Yapay zeka çağında, bu teknolojinin tam potansiyeline ulaşması için yüksek hızlı ve düşük gecikmeli iletişim altyapısı şart. Bu altyapının en kritik bileşenlerinden biri de beşinci nesil mobil iletişim teknolojisi (5G). Dünya, bu teknolojiye hızla geçiş yaparken, Türkiye bu yarışta henüz yolun başında. Küresel 5G kullanıcı sayısı iki milyara ulaşmışken, ülkemizde ilk 5G sinyalinin 2026’da alınması planlanıyor. Bu gecikme, sadece telekomünikasyon alanında değil, yapay zeka ve ileri teknolojilerin yaygınlaşmasında da Türkiye’yi dezavantajlı konuma düşürebilir. Bu yazıda, Türkiye’nin geciken 5G yolculuğunu farklı yönleriyle ele alıyoruz.
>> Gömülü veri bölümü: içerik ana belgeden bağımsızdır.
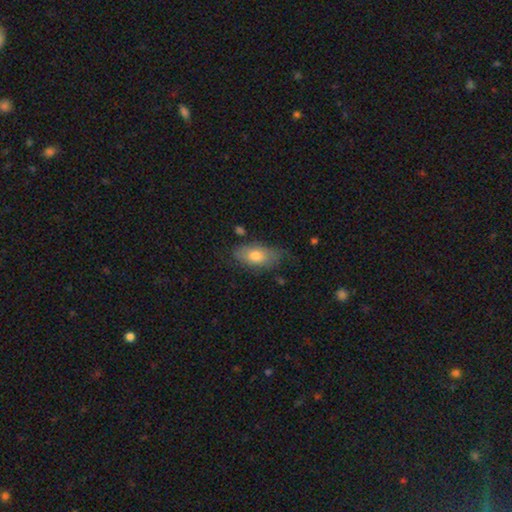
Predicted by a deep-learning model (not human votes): Smooth or featured? Predicted: smooth (p=0.72). How rounded? Predicted: in between (p=0.89). Merging? Predicted: none (p=0.63).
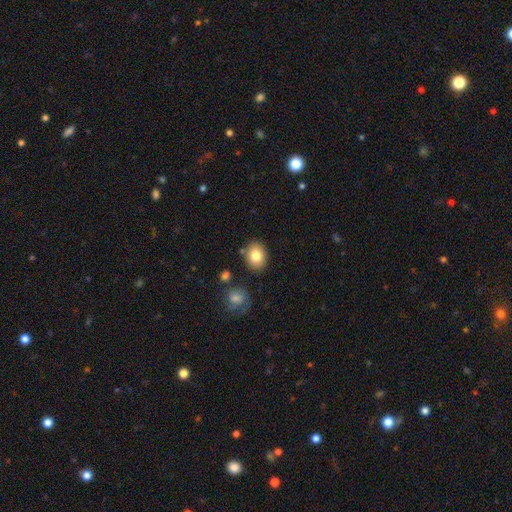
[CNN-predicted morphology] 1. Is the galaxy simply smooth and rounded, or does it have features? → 81% smooth, 10% featured or disk, 9% star or artifact.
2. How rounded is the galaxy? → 52% round, 48% in between, 1% cigar-shaped.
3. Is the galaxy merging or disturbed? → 82% none, 11% minor disturbance, 4% merger, 3% major disturbance.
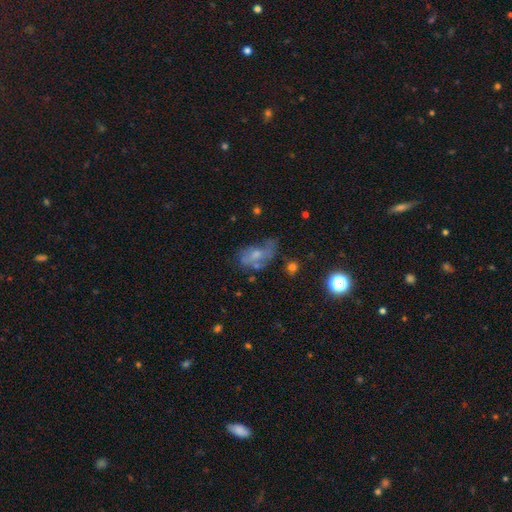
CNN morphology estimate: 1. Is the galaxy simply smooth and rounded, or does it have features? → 45% smooth, 41% featured or disk, 14% star or artifact.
Türkiye’nin 5G Vizyonu ve Mevcut Durum
2025 yılı itibarıyla Türkiye, 5G teknolojisine geçiş için somut adımlar atmaya başlıyor. Cumhurbaşkanı Erdoğan ve Ulaştırma ve Altyapı Bakanı Uraloğlu’nun açıklamalarına göre, 5G ihalesinin 2025 yılında gerçekleştirilmesi ve ilk sinyalin 2026’da alınması planlanıyor[1]. Şu anda ülke genelinde 34 lokasyonda 5G denemeleri sürdürülüyor[2]. Bu deneme sürecinde elde edilen veriler, tam ölçekli uygulamaya geçiş için pilot çalışma niteliğinde bir rol oynuyor.
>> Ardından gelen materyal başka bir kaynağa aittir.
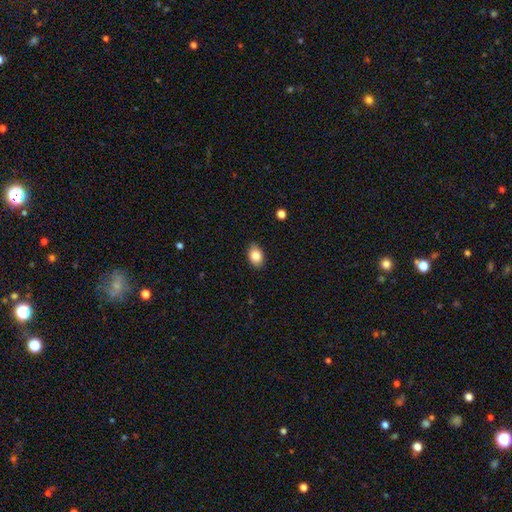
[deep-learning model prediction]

Türkiye’nin 5G vizyonunun merkezinde ise yerli teknoloji üretimi hedefi yatıyor. Bu kapsamda, yerli teknoloji geliştirme çabalarının koordine edilmesi amaçlanıyor. Türkiye’nin 5G teknolojisinde dışa bağımlılığını azaltmak ve küresel pazarda rekabet gücünü artırmak hedefleniyor. Bu hedef doğrultusunda, yerli üreticilerin desteklenmesi ve teknoloji transferinin sağlanması için çeşitli teşvik programlarının hayata geçirilmesi planlanıyor[3].
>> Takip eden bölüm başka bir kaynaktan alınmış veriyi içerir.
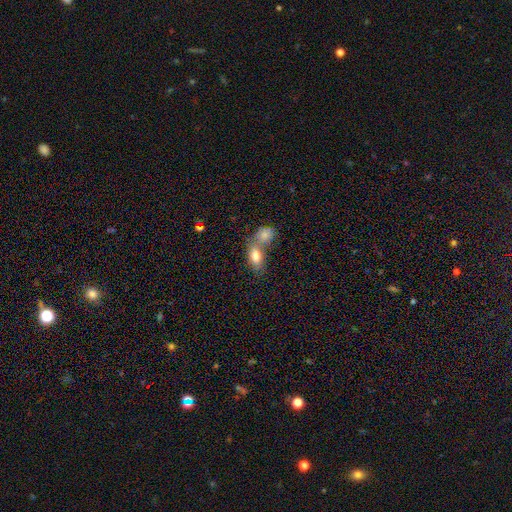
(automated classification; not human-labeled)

Türkiye’nin 5G’ye Geçişinde Yaşanan Gecikmenin Nedenleri
Türkiye’nin 5G teknolojisine geçiş sürecinde yaşanan gecikmenin başlıca nedenlerini incelediğimizde karşımıza şöyle bir tablo çıkıyor:

Öncelikle, mevcut altyapının yetersizliği önemli bir engel teşkil ediyor. 5G teknolojisi, halihazırda kullanılan 4.5G’den çok daha gelişmiş ve karmaşık bir altyapı gerektiriyor. Yüksek hız ve düşük gecikme süresi gibi 5G’nin temel özelliklerini sağlayabilmek için yeni baz istasyonlarının kurulması, mevcut altyapının kapsamlı bir şekilde güncellenmesi ve bilhassa baz istasyonlarını ana şebeke ile irtibatlandıracak fiber optik altyapının bugünkünden çok daha hacimli hale getirilmesi gerekiyor.
İkinci olarak, frekans tahsisi konusundaki belirsizlikler süreci yavaşlatıyor. 5G hizmetinin verilebilmesi için gerekli frekans bantlarının operatörlere tahsis edilmesi süreci çeşitli nedenlerle uzadı. Bu konudaki belirsizlikler, operatörlerin 5G ağlarını kurma planlarını ertelemelerine neden oluyor. Kontrolü Varlık Fonu’nda olan operatörlerin (Türk Telekom ve Turkcell) resmi açıklamaları sınırlı kalsa da Vodafone, frekans ihale bedellerinin yatırım yapmaya da imkan sağlayacak makul seviyelerde tutulması gerektiğini savunuyor[4]. Bu konuyla bağlantılı bir başka sorun ise, altyapının önemli bir kısmını oluşturan GSM 900 ve 1800 teknolojilerine ilişkin yetkilendirmelerin telekomünikasyon sektöründeki deregülasyon öncesi dönemde imtiyaz sözleşmeleri ile yapılmış olması ve o sözleşmelerde bulunan altyapının 2-3 yıl içinde devlete devrini öngören hükümler. Dahası GSM 900 ve GSM 1800 ile daha sonra frekans tahsisi yoluyla yetkilendirme yapılan 3G ve 4G altyapılarının birbirinden ayrıştırılması konusundaki hukuki zorlukların da çözüme kavuşturulması gerekecek.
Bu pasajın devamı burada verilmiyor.